To ensure everything and everyone is working efficiently, Swanekamp tracks daily production costs on poinsettias. “Everyday, every aspect of the job, whether it be sticking the cuttings, spacing them, pinching them or putting the drip irrigation on them, all of those costs are tracked each day for each employee,” said Swanekamp. This gives him a gauge as to whether or not each person is being efficient. Records from previous years give Swanekamp a basis for comparing output.
Costs at Kube-Pak are also kept low because of the types of greenhouse equipment used: Growers have worked to make the greenhouses more energy efficient. Each greenhouse has bottom heat and heat curtains. In addition, the houses are covered in double poly, with one layer being an IR film. “When you add all that up, our input costs on fuel are also very low,” Swanekamp pointed out.
To further save on production costs, Kube-Pak uses a lot of early varieties and drops the temperatures in the greenhouses as the plants start to mature. “We cool the greenhouse down and by doing that, delay the continuing opening of the bract. You can lower the greenhouse temperatures in the 50s from November 15 on,” explained Swanekamp. This amounts to further savings on heating.

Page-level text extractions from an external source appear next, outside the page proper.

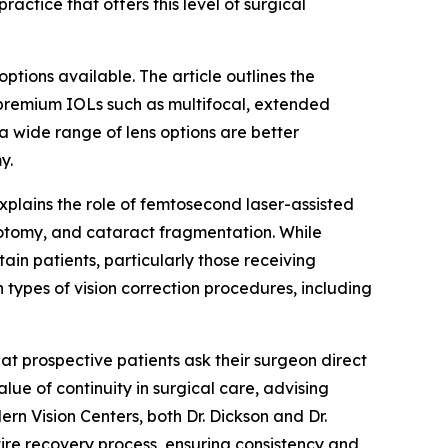
actice that offers this level of surgical
ptions available. The article outlines the
 premium IOLs such as multifocal, extended
 a wide range of lens options are better
y.
explains the role of femtosecond laser-assisted
ulotomy, and cataract fragmentation. While
ain patients, particularly those receiving
 types of vision correction procedures, including
hat prospective patients ask their surgeon direct
ue of continuity in surgical care, advising
n Vision Centers, both Dr. Dickson and Dr.
tire recovery process, ensuring consistency and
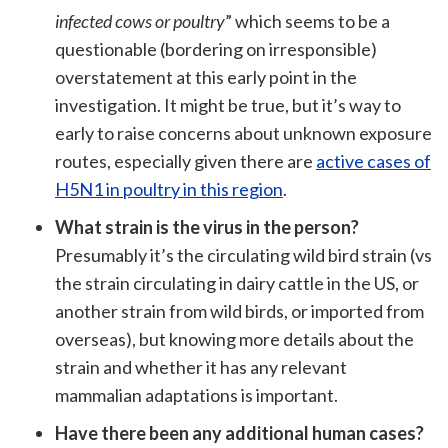
infected cows or poultry
” which seems to be a
questionable (bordering on irresponsible)
overstatement at this early point in the
investigation. It might be true, but it’s way to
early to raise concerns about unknown exposure
routes, especially given there are
active cases of
H5N1 in poultry in this region
.
What strain is the virus in the person?
Presumably it’s the circulating wild bird strain (vs
the strain circulating in dairy cattle in the US, or
another strain from wild birds, or imported from
overseas), but knowing more details about the
strain and whether it has any relevant
mammalian adaptations is important.
Have there been any additional human cases?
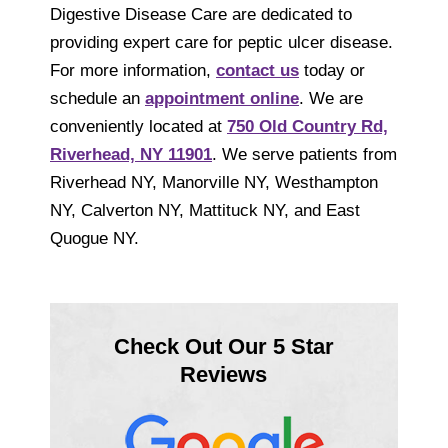
Digestive Disease Care are dedicated to
providing expert care for peptic ulcer disease.
For more information,
contact us
today or
schedule an
appointment online
. We are
conveniently located at
750 Old Country Rd,
Riverhead, NY 11901
. We serve patients from
Riverhead NY, Manorville NY, Westhampton
NY, Calverton NY, Mattituck NY, and East
Quogue NY.
Check Out Our 5 Star
Reviews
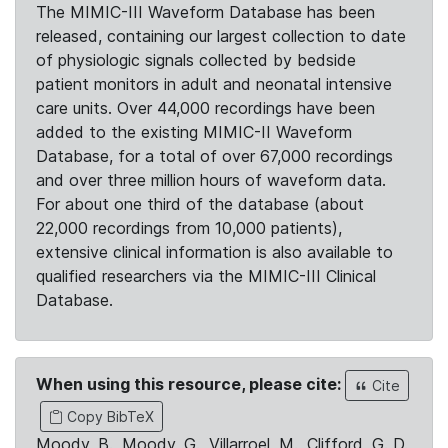
The MIMIC-III Waveform Database has been
released, containing our largest collection to date
of physiologic signals collected by bedside
patient monitors in adult and neonatal intensive
care units. Over 44,000 recordings have been
added to the existing MIMIC-II Waveform
Database, for a total of over 67,000 recordings
and over three million hours of waveform data.
For about one third of the database (about
22,000 recordings from 10,000 patients),
extensive clinical information is also available to
qualified researchers via the MIMIC-III Clinical
Database.
When using this resource, please cite:
Cite
Copy BibTeX
Moody, B., Moody, G., Villarroel, M., Clifford, G. D.,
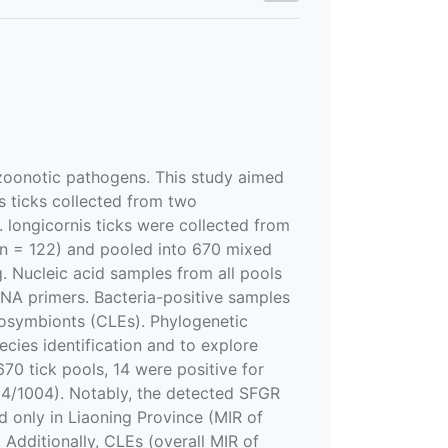
 zoonotic pathogens. This study aimed
s ticks collected from two
. longicornis ticks were collected from
 n = 122) and pooled into 670 mixed
. Nucleic acid samples from all pools
RNA primers. Bacteria-positive samples
dosymbionts (CLEs). Phylogenetic
cies identification and to explore
70 tick pools, 14 were positive for
(14/1004). Notably, the detected SFGR
 only in Liaoning Province (MIR of
 Additionally, CLEs (overall MIR of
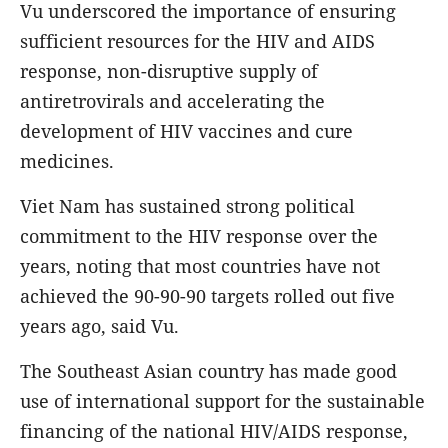
Vu underscored the importance of ensuring
sufficient resources for the HIV and AIDS
response, non-disruptive supply of
antiretrovirals and accelerating the
development of HIV vaccines and cure
medicines.
Viet Nam has sustained strong political
commitment to the HIV response over the
years, noting that most countries have not
achieved the 90-90-90 targets rolled out five
years ago, said Vu.
The Southeast Asian country has made good
use of international support for the sustainable
financing of the national HIV/AIDS response,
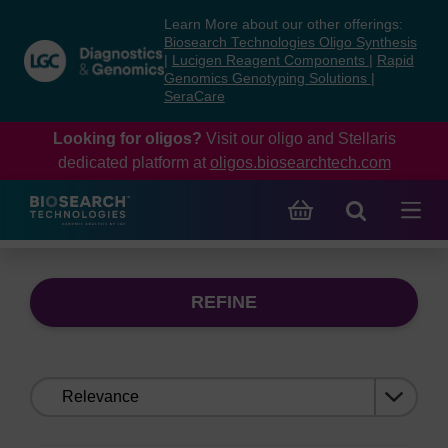
Skip
Skip
Learn More about our other offerings:
to
to
Biosearch Technologies Oligo Synthesis
content
navigation
|
Lucigen Reagent Components
|
Rapid
Genomics Genotyping Solutions
|
menu
SeraCare
Looking for oligos?
Visit our oligo and Stellaris
dedicated platform at
oligos.biosearchtech.com
REFINE
Sort
by:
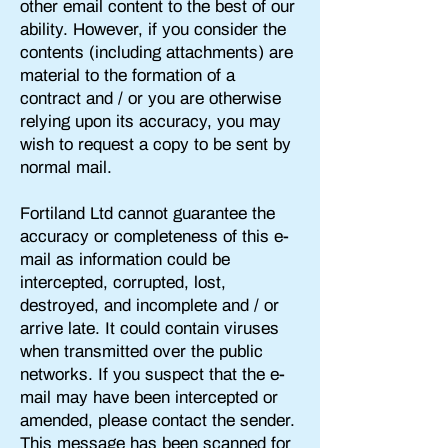
other email content to the best of our
ability. However, if you consider the
contents (including attachments) are
material to the formation of a
contract and / or you are otherwise
relying upon its accuracy, you may
wish to request a copy to be sent by
normal mail.
Fortiland Ltd cannot guarantee the
accuracy or completeness of this e-
mail as information could be
intercepted, corrupted, lost,
destroyed, and incomplete and / or
arrive late. It could contain viruses
when transmitted over the public
networks. If you suspect that the e-
mail may have been intercepted or
amended, please contact the sender.
This message has
been scanned for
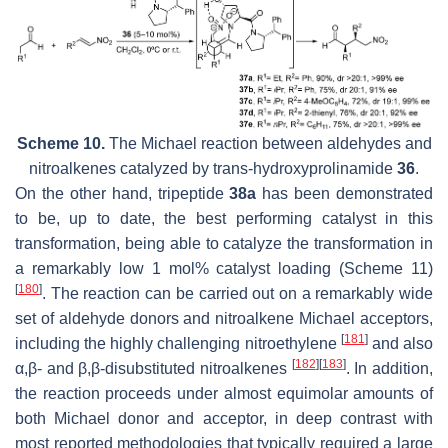
Scheme 10.
The Michael reaction between aldehydes and
nitroalkenes catalyzed by
trans
-hydroxyprolinamide
36
.
On the other hand, tripeptide
38a
has been demonstrated
to be, up to date, the best performing catalyst in this
transformation, being able to catalyze the transformation in
a remarkably low 1 mol% catalyst loading (Scheme 11)
[
180
]
. The reaction can be carried out on a remarkably wide
set of aldehyde donors and nitroalkene Michael acceptors,
[
181
]
including the highly challenging nitroethylene
and also
[
182
]
[
183
]
α,β- and β,β-disubstituted nitroalkenes
. In addition,
the reaction proceeds under almost equimolar amounts of
both Michael donor and acceptor, in deep contrast with
most reported methodologies that typically required a large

When it comes to shipping, Swanekamp has a set system. “When we’re doing our poinsettia shipping, everything is done off of a master,” he said. The trucks are set up, and the material is pulled from the greenhouse and sleeved. Throughout the day as the orders are filled, workers pull from the pre-sleeved areas, put the plants on carts, sort them and deliver them.
It is important to control what you can when it comes to poinsettias, though growers should realize there is only so much they can do. “You can only control so much. You can control what you do internally, you can control the market you focus on, but you can’t control the overall economy,” explained Swanekamp. He chooses not to react to the ups and downs of the poinsettia market. “Growers need to fight the tendency that when they’ve had a good year, the next year to grow 10 or 20 percent more, especially on this crop,” he explained.

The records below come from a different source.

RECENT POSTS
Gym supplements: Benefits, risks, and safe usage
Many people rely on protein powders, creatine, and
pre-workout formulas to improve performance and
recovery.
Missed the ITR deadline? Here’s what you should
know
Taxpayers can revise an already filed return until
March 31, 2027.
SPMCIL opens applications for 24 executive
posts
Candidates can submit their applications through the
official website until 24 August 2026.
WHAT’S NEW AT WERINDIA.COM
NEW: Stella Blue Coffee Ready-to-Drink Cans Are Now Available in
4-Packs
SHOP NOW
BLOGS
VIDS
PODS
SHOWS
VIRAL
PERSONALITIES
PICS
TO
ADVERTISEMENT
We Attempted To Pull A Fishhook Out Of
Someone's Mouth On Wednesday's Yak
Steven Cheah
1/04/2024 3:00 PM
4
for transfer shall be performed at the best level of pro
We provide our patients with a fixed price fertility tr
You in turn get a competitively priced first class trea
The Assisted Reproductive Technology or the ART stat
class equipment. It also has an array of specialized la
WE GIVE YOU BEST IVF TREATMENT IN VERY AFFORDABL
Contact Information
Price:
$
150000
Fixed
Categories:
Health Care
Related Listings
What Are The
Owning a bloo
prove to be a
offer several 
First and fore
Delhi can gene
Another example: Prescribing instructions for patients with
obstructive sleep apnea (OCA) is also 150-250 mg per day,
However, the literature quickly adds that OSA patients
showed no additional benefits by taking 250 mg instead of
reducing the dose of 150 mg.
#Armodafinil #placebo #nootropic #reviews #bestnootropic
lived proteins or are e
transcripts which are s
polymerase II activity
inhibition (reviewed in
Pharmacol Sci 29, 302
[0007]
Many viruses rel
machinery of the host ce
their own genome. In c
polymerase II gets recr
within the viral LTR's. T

The growers at Kube-Pak have more poinsettia-growing capacity than they use. “We’re only doing 2?3 of our facility on poinsettias,” said Swanekamp. “One third is not used at all.” He pointed out that growing more doesn’t always equate to making more money: “You can grow more but you won’t make any money on it because there’s so much out there that the price drops to nothing.” The Kube-Pak philosophy is to have some empty houses and sell out at full price instead of having completely full houses but needing to discount to sell the product.
In terms of the overall market, Swanekamp believes the industry can raise prices on poinsettias by working together. “The best thing we can do as an industry to raise poinsettia prices is cut production,” he explained. By cutting production, growers will create a shortage and therefore, will be able to name their prices. Of course, the cycle of supply and demand is difficult to break. “It’s hard,” said Swanekamp, “We’ve been in a position of overproduction, and the big boxes know it. So sometimes you have to make the choice to say this is not a sale that I want because the price is too cheap.”

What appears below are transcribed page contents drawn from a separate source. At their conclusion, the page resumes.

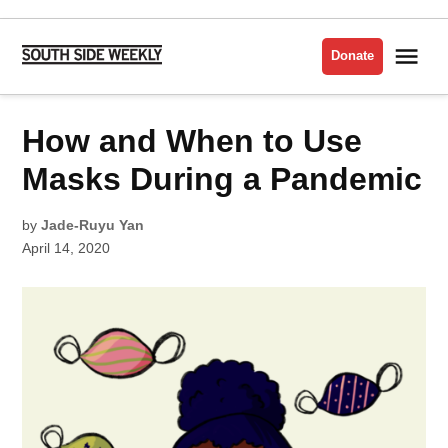
Skip
to
Me
Donate
South
content
Side
Weekly
POSTED
How and When to Use
CORONAVIRUS/COVID-
IN
19
Masks During a Pandemic
by
Jade-Ruyu Yan
April 14, 2020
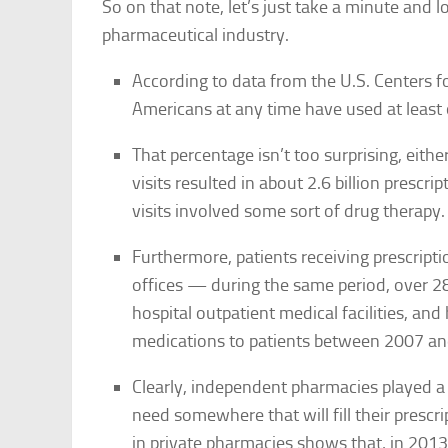
So on that note, let’s just take a minute and l
pharmaceutical industry.
According to data from the U.S. Centers f
Americans at any time have used at least 
That percentage isn’t too surprising, eith
visits resulted in about 2.6 billion prescr
visits involved some sort of drug therapy.
Furthermore, patients receiving prescripti
offices — during the same period, over 28
hospital outpatient medical facilities, a
medications to patients between 2007 a
Clearly, independent pharmacies played a b
need somewhere that will fill their prescri
in private pharmacies shows that, in 2013,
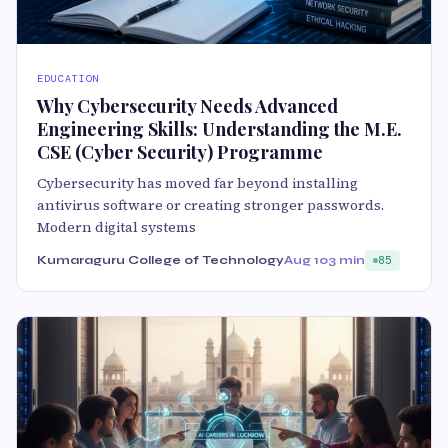
EDUCATION
Why Cybersecurity Needs Advanced
Engineering Skills: Understanding the M.E.
CSE (Cyber Security) Programme
Cybersecurity has moved far beyond installing
antivirus software or creating stronger passwords.
Modern digital systems
Kumaraguru College of Technology
Aug 10
3 min
85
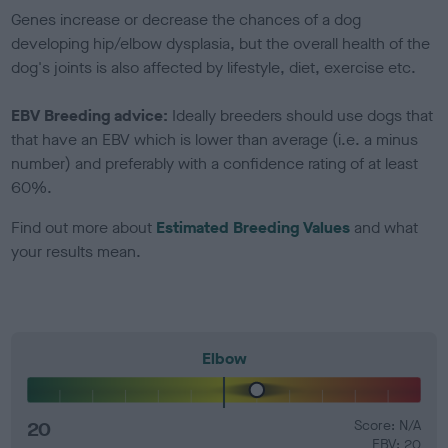
Genes increase or decrease the chances of a dog
developing hip/elbow dysplasia, but the overall health of the
dog's joints is also affected by lifestyle, diet, exercise etc.
EBV Breeding advice:
Ideally breeders should use dogs that
that have an EBV which is lower than average (i.e. a minus
number) and preferably with a confidence rating of at least
60%.
Find out more about
Estimated Breeding Values
and what
your results mean.
Elbow
20
Score: N/A
EBV: 20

Success and change don’t come overnight. Kube-Pak’s systems have been coming together for many years: They started direct sticking roughly 30 years ago, and Swanekamp tackled each area as it was necessary. “All of these different points, they’re constantly coming at you,” he explained. The trick is to keep up with the ebb and flow of business and focus on what is necessary at the time. For instance, he focused on sales in the beginning when Kube-Pak started doing poinsettias. After securing sales, the focus turned to efficiency and so on. Over time, Swanekamp put together the efficient top-to-bottom poinsettia system that brings Kube-Pak success today.